Des entreprises françaises électronucléaires font un voyage d’études au Guangdong

Ajouté au 18/06/2010 par SHI Lei

Le 10 et 11 juin, afin d’inspecter l’environnement d’éventuels investissements, 73 représentants originaires de 41 entreprises françaises de fabrication d’équipement électronucléaire, membres de l’Association Partenariat France Chine Électricité (PFCE), ont fait un voyage d’études dans la ville de Taishan, dans la province du Guangdong.

Menés par Jean-Claude Prenez, président du PFCE, et Alain Tournyol du Clos, conseiller du service nucléaire de l’Ambassade de France en Chine, les représentants sont arrivés à Taishan le 10 juin.

Cette mission d’études est la plus grande mission européenne que ce quartier a reçue depuis les 80 années. Les entreprises françaises s’intéressent à plusieurs domaines de l’ingénierie électronucléaire : l’électricité, la machine, le contrôle, les équipements ventilés, la matière isolante, la matière d’étoupage, l’architecture, etc.

Selon le programme, la mission d’étude française a participé à une réunion de présentation sur le quartier d’équipements électronucléaires, et a visité la centrale nucléaire de Taishan, le Groupe Fuhua et le bâtiment fortifié de Taishan.

À travers ce voyage d’études, ces représentants ont pu juger de la nécessité d’investir à Taishan. Selon M. Prenez, les avantages en termes de ressources humaines, de réputation, d’emplacement, d’industries, de marché, de technique et de prix de revient sont véritablement attractifs pour les investisseurs français.
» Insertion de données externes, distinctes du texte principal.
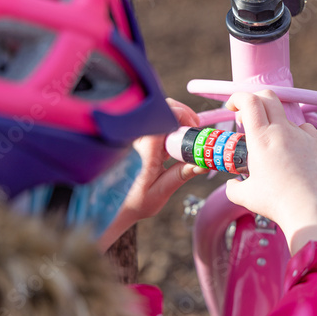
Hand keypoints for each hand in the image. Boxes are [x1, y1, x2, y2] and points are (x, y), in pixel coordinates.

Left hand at [98, 98, 207, 250]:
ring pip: (155, 113)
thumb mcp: (161, 192)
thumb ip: (181, 175)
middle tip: (194, 127)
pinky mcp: (135, 138)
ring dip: (174, 117)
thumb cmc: (135, 202)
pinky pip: (152, 122)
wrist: (113, 206)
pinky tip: (173, 140)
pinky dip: (167, 124)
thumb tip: (202, 163)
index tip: (194, 128)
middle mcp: (136, 140)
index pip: (162, 120)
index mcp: (145, 153)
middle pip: (159, 109)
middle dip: (180, 113)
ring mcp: (133, 138)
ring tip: (186, 131)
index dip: (181, 116)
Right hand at [225, 90, 316, 254]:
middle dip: (253, 100)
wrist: (313, 212)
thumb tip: (233, 184)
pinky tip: (289, 150)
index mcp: (262, 138)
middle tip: (245, 119)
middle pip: (268, 96)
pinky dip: (292, 134)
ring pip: (285, 115)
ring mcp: (303, 136)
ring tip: (268, 143)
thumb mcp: (244, 196)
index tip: (232, 109)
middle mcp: (283, 131)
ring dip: (272, 122)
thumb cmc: (277, 203)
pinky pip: (303, 129)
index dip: (237, 98)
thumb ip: (233, 187)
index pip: (249, 100)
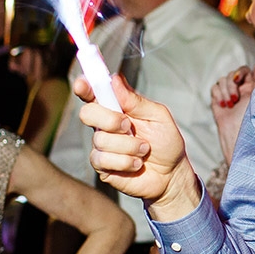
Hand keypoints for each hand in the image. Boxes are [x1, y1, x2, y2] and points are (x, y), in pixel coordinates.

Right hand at [75, 75, 200, 219]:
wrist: (172, 174)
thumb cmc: (166, 142)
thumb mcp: (158, 116)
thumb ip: (135, 100)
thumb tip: (114, 79)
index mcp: (116, 108)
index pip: (93, 93)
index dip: (84, 87)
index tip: (82, 84)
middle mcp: (104, 125)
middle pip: (87, 113)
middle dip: (110, 119)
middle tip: (129, 126)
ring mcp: (101, 146)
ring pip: (101, 140)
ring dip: (129, 146)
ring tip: (144, 150)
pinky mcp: (102, 166)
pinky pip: (104, 160)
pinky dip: (127, 161)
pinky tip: (137, 163)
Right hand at [210, 64, 254, 160]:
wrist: (237, 135)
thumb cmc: (251, 119)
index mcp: (252, 87)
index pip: (244, 70)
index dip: (239, 72)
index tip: (238, 80)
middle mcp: (240, 89)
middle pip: (231, 74)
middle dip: (231, 85)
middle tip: (235, 99)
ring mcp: (229, 94)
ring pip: (222, 80)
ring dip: (225, 91)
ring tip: (230, 105)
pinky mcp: (219, 100)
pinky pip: (214, 88)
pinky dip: (218, 95)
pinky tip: (223, 105)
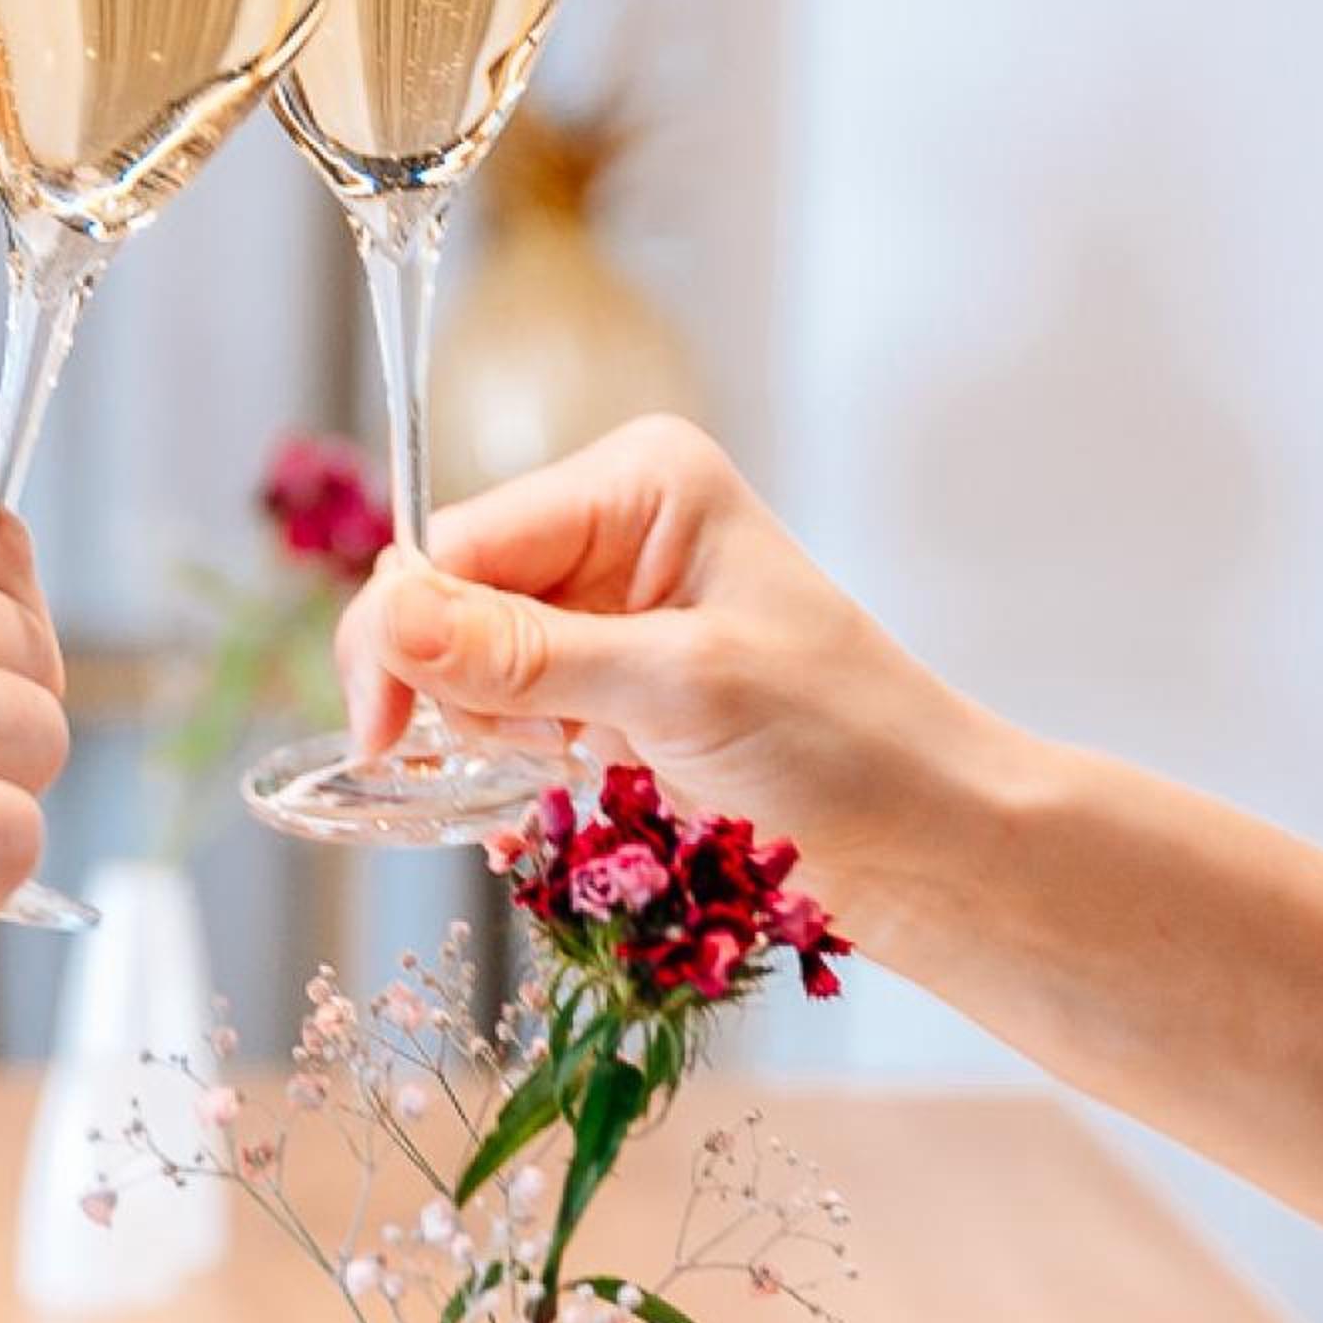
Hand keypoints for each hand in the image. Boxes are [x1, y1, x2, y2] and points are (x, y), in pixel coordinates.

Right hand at [334, 416, 986, 904]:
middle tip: (536, 753)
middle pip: (452, 594)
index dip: (406, 631)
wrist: (937, 841)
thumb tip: (391, 617)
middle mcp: (613, 524)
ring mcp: (611, 600)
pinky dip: (514, 748)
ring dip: (494, 725)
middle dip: (461, 685)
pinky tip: (574, 777)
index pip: (462, 539)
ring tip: (585, 762)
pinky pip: (506, 700)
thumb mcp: (678, 690)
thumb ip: (526, 656)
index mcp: (637, 481)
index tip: (384, 734)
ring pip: (467, 656)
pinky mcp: (610, 672)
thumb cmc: (848, 744)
Nombreux sont ceux qui ont déjà exprimé leur souhait d’investir à Taishan.

D’après Wu Xiaomou, secrétaire du Comité municipal du Parti de Taishan, les investissements dans les programmes d’équipement électronucléaire représentent une excellente opportunité, non seulement en matière de prix de revient bas (prix des terrains et de l’électricité), mais aussi en termes de ressources intellectuelles.

Taishan est l’un des sites chinois retenus pour la construction de deux centrales nucléaires de type EPR. Le projet est mené en partenariat avec AREVA (Société des participations du Commissariat à l’énergie atomique).